On July 4, 1900, Samuel Hoffman and his father, Moshe, walked across the gangplank of a ferryboat that unceremoniously dumped them, along with a large group of fellow immigrants, at a dock on 14th Street in Manhattan. Independence Day for these newcomers meant liberation from czarist Russia.
New Yorkers were used to seeing confused, freshly arrived immigrants walking through lower Manhattan, but these two stood out. It was a searing-hot summer day and both father and son wore winter overcoats and boots.
“Our clothing and awkward bundles on our backs, as we walked along 14th Street, drew everyone’s attention to us,” Samuel Hoffman wrote at age 83 in an account for his family. “I was 15 years old, bewildered and almost overcome by the alien and unfamiliar scenes that stretched and throbbed all around father and me.”

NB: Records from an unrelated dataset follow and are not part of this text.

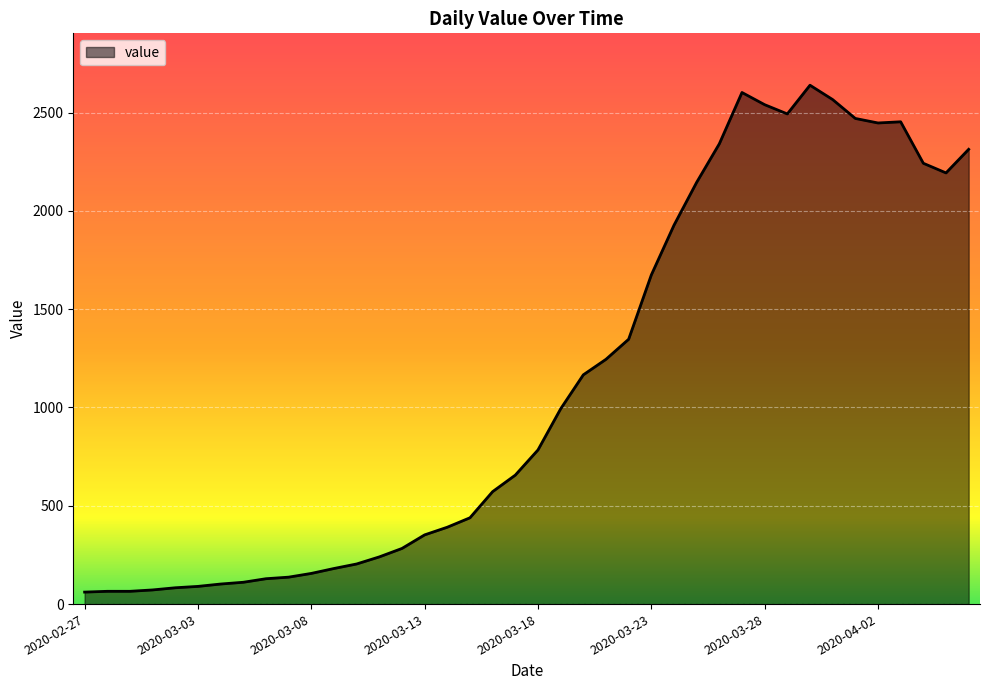

What is the greatest value displayed?

2639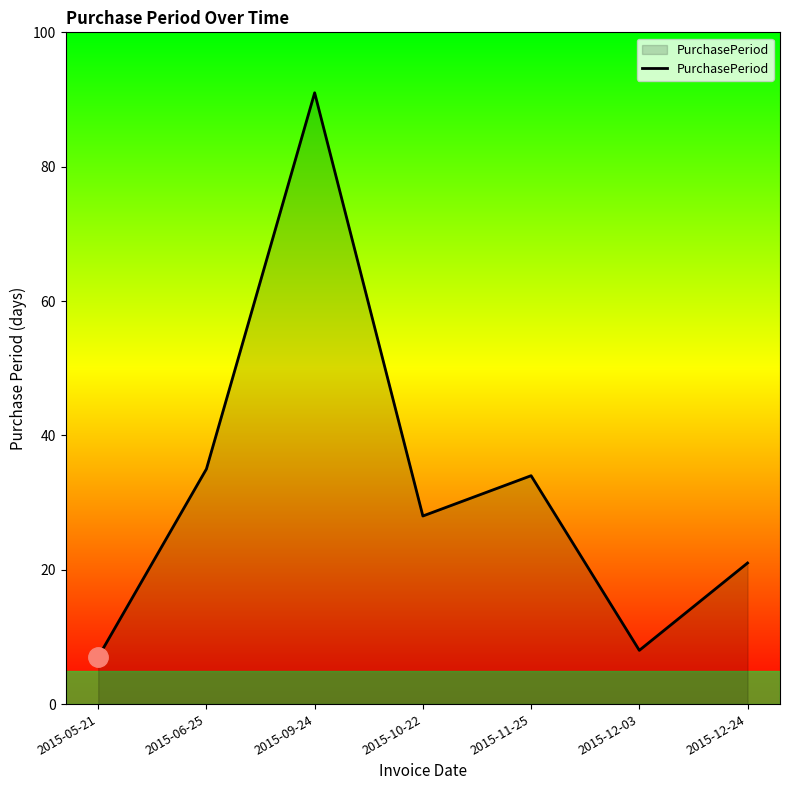

What is the ratio of the value at 2015-11-25 to the value at 2015-05-21?

4.9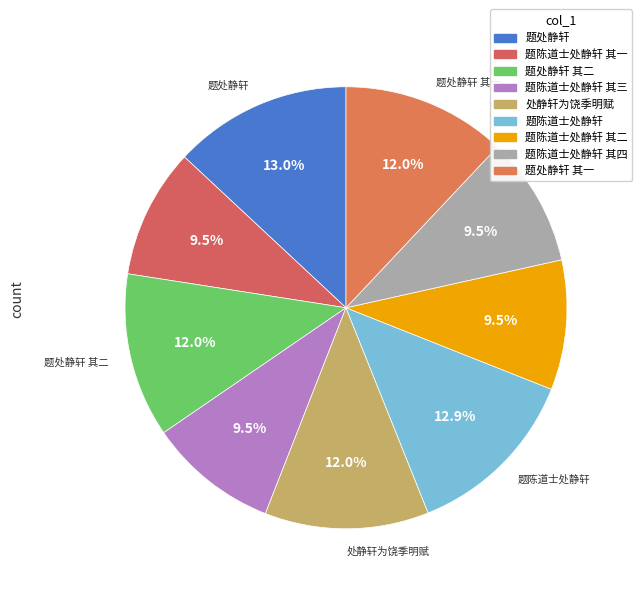

Is there any slice that represents more than half of the pie?

No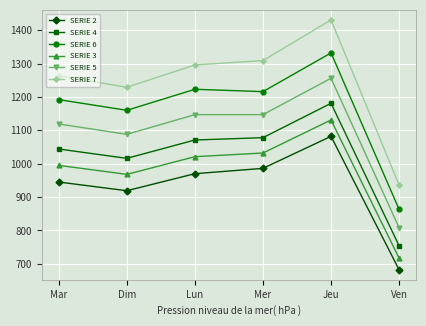

Between Dim and Mer, which series saw the biggest shift?

SERIE 7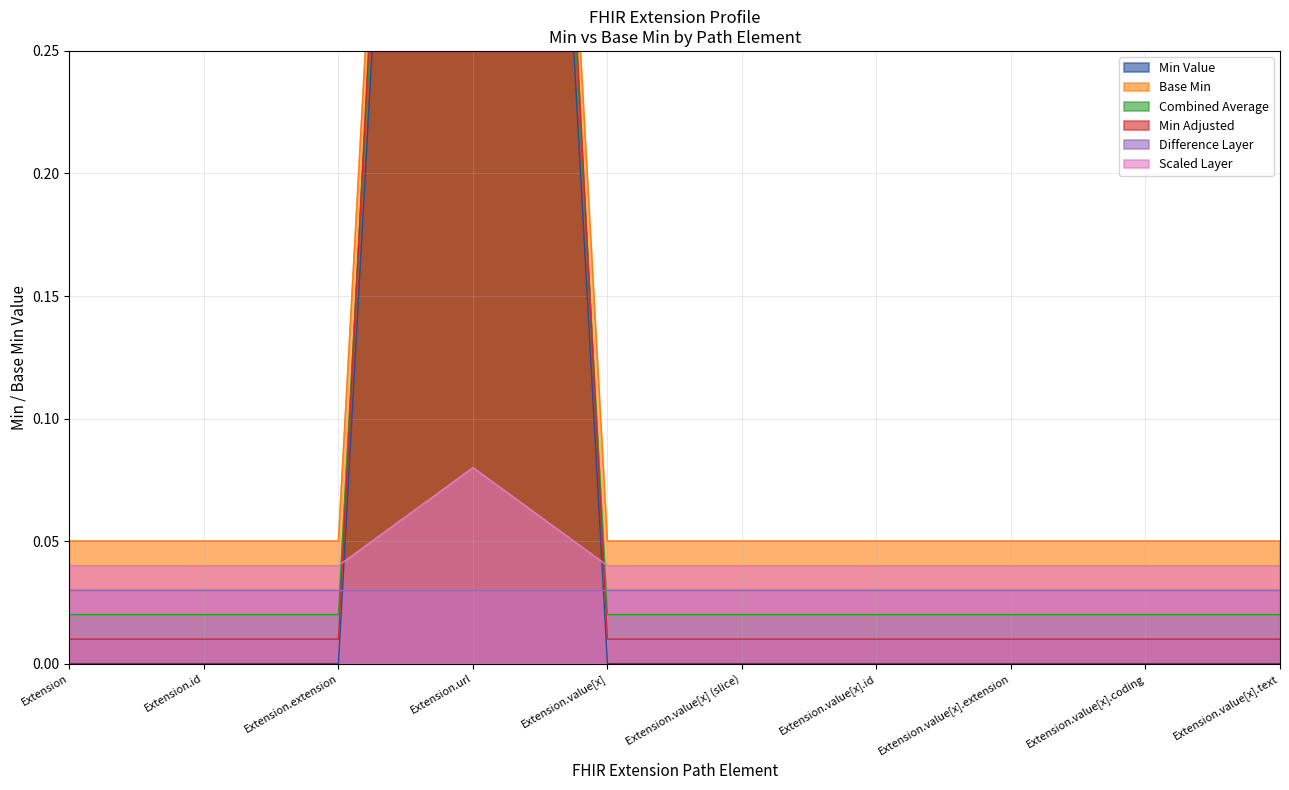

How many categories are shown in the chart?

10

Like most immigrants, they couldn’t speak the language. Coming from a small village in Russia, they had never seen anything even remotely like New York City. They could have arrived from another planet. All they had to guide them was a piece of paper with the address of a distant relative who lived on the Lower East Side.
After generations of extreme poverty and religious persecution, Moshe and his more savvy wife, Yetta, had decided to sell their house and borrow enough money to pay for two tickets to America. The plan was that father and son would then earn enough money in the New World to bring over the rest of the family. Constant hunger was a hallmark of Samuel’s childhood in Russia. His daily diet had consisted of one piece of black bread and a potato dipped in herring sauce for flavor. Occasionally there were onions and radishes and a glass of milk for the children. It had been that way for generations and there was little chance it would ever change.
Breaking with tradition, Yetta chose to send Samuel instead of her eldest son. Although Samuel looked even younger than 15, Yetta believed that he would fare better than his older brother. She knew her son.
There was no government assistance for the giant wave of immigrants to America at the turn of the 20th century. Instead, like all the immigrants that had come before, they would fend for themselves. They also helped each other. The distant relative on the Lower East Side took in Samuel and Moshe, even though, with three children and two boarders in only three rooms, that was a challenge. Another distant cousin, with a larger home in Brooklyn, soon took them in until they could afford a room of their own.
After a series of jobs that brought in more money, and going to school at night to learn English, Samuel started his own business. He bought nine sewing machines on credit and hired employees. Many trades were closed to Jews, but the garment industry seemed to belong to them.